→ TASK DESCRIPTION:
Please check every line of the listing for "value" and copy each line where it is found.

··· RECORDED DATA

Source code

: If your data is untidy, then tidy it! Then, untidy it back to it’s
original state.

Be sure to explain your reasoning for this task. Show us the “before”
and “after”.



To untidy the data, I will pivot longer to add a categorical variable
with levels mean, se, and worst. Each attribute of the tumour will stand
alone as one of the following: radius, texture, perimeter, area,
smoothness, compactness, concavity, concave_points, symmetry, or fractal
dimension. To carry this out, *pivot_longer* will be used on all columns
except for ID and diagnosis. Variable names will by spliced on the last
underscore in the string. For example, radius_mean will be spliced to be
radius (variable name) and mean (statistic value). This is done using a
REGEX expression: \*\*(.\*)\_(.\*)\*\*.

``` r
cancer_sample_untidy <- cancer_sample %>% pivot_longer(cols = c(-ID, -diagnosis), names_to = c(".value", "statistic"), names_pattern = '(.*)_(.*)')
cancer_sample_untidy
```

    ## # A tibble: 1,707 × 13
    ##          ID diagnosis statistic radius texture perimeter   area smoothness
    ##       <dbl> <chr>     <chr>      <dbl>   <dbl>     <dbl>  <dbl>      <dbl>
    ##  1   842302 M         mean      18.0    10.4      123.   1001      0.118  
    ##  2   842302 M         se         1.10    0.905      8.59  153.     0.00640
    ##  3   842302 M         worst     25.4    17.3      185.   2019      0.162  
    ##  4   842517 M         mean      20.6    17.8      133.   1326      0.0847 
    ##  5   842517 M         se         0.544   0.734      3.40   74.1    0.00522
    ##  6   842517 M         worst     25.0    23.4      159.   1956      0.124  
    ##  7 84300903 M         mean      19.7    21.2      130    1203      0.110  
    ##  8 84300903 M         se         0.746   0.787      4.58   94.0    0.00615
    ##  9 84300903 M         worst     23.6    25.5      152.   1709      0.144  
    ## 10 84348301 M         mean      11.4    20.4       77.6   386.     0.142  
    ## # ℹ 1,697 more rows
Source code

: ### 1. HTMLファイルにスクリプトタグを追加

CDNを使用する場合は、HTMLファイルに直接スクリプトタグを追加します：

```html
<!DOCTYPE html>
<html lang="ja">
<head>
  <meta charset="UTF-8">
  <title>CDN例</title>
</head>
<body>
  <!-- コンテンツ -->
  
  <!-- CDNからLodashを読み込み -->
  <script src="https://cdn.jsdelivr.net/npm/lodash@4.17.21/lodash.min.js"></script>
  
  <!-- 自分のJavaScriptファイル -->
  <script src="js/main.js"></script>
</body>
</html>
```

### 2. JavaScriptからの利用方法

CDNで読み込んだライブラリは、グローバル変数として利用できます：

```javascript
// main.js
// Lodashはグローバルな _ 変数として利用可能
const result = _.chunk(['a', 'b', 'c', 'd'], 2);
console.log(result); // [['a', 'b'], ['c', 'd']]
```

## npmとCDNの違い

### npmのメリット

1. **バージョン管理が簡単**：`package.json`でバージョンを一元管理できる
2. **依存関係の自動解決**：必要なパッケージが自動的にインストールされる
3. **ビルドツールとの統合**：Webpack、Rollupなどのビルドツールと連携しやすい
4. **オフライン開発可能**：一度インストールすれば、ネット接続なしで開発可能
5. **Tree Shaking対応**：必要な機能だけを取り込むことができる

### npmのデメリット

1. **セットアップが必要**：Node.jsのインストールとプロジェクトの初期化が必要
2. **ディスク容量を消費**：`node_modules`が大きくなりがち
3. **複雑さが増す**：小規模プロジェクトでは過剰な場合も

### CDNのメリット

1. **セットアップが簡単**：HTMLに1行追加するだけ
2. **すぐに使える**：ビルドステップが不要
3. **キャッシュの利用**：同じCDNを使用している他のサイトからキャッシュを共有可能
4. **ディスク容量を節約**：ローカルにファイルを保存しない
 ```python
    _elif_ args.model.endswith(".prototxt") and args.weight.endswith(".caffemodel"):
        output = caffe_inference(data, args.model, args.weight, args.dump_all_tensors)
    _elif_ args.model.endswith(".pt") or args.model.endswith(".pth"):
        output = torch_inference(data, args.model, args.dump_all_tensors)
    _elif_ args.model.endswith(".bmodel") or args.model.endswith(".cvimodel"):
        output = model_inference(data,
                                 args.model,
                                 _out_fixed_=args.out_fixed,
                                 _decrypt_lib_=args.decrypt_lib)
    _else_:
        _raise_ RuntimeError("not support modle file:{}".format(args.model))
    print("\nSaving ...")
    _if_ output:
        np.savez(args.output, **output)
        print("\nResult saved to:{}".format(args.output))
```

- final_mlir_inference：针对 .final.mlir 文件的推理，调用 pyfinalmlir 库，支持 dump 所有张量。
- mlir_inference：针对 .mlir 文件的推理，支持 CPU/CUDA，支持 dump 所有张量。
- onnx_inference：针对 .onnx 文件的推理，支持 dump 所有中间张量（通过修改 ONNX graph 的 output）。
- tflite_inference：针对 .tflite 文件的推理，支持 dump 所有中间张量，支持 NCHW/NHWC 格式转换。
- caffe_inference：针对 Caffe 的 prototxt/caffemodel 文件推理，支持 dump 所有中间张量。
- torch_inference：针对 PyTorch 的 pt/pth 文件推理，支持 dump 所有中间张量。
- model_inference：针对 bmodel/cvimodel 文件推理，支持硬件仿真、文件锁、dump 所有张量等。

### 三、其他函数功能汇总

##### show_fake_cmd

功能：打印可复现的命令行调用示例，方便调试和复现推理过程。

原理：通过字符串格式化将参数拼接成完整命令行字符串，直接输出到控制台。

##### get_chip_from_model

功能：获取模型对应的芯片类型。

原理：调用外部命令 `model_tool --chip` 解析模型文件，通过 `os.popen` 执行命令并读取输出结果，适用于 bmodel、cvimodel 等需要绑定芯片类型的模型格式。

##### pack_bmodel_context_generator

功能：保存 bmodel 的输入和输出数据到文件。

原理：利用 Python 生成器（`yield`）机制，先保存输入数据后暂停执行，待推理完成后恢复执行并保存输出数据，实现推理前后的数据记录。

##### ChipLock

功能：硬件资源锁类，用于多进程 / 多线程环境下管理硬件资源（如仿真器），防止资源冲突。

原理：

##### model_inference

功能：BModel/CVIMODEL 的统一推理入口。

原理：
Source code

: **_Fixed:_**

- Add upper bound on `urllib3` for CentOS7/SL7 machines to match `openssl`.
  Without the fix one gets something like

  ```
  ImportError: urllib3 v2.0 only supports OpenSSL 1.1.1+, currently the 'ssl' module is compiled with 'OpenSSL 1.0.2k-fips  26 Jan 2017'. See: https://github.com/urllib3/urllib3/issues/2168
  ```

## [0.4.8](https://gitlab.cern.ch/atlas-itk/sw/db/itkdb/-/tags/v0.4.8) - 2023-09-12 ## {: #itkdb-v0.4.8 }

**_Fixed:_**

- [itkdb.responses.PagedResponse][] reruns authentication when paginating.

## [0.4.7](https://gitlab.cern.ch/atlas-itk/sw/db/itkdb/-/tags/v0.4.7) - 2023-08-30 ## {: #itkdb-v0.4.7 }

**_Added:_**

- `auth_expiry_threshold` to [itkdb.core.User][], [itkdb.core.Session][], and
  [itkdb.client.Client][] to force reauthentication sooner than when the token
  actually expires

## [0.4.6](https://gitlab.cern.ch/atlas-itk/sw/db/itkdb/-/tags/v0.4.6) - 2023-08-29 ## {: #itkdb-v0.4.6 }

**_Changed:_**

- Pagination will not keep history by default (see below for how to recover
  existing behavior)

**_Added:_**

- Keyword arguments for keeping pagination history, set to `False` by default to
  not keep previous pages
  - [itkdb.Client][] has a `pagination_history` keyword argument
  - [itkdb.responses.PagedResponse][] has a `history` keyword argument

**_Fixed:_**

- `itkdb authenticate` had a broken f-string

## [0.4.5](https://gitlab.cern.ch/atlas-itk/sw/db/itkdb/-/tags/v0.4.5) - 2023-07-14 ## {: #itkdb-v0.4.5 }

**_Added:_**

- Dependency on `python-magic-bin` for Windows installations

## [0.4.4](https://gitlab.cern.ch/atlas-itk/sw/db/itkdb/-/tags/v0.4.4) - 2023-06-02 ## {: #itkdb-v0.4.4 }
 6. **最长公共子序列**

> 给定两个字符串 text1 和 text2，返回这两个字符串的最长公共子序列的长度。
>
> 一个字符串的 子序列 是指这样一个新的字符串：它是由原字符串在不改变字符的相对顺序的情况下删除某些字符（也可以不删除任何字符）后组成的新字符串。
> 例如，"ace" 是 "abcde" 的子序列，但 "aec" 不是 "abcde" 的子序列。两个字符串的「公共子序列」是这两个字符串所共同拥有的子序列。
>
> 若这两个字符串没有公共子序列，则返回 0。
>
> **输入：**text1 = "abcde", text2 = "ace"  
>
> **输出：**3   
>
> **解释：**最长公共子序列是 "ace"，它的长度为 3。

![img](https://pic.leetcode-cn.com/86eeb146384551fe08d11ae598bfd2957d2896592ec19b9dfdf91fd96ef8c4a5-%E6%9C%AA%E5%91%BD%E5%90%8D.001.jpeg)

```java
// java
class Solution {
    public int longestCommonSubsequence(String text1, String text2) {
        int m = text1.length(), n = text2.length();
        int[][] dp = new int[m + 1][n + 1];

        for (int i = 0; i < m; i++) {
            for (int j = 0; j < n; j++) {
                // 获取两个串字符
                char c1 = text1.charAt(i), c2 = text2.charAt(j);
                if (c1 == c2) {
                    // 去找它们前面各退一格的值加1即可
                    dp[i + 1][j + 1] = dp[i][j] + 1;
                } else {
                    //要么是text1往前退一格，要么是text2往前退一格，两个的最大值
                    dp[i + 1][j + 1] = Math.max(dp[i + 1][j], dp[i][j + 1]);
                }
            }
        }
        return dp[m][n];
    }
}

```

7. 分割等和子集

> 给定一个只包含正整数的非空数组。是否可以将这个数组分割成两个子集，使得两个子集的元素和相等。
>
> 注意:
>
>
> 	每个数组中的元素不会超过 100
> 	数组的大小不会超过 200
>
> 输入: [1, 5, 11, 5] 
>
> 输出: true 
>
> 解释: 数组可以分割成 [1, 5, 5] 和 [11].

······

→ OUTPUT FOR THIS TASK:
radius (variable name) and mean (statistic value). This is done using a
cancer_sample_untidy <- cancer_sample %>% pivot_longer(cols = c(-ID, -diagnosis), names_to = c(".value", "statistic"), names_pattern = '(.*)_(.*)')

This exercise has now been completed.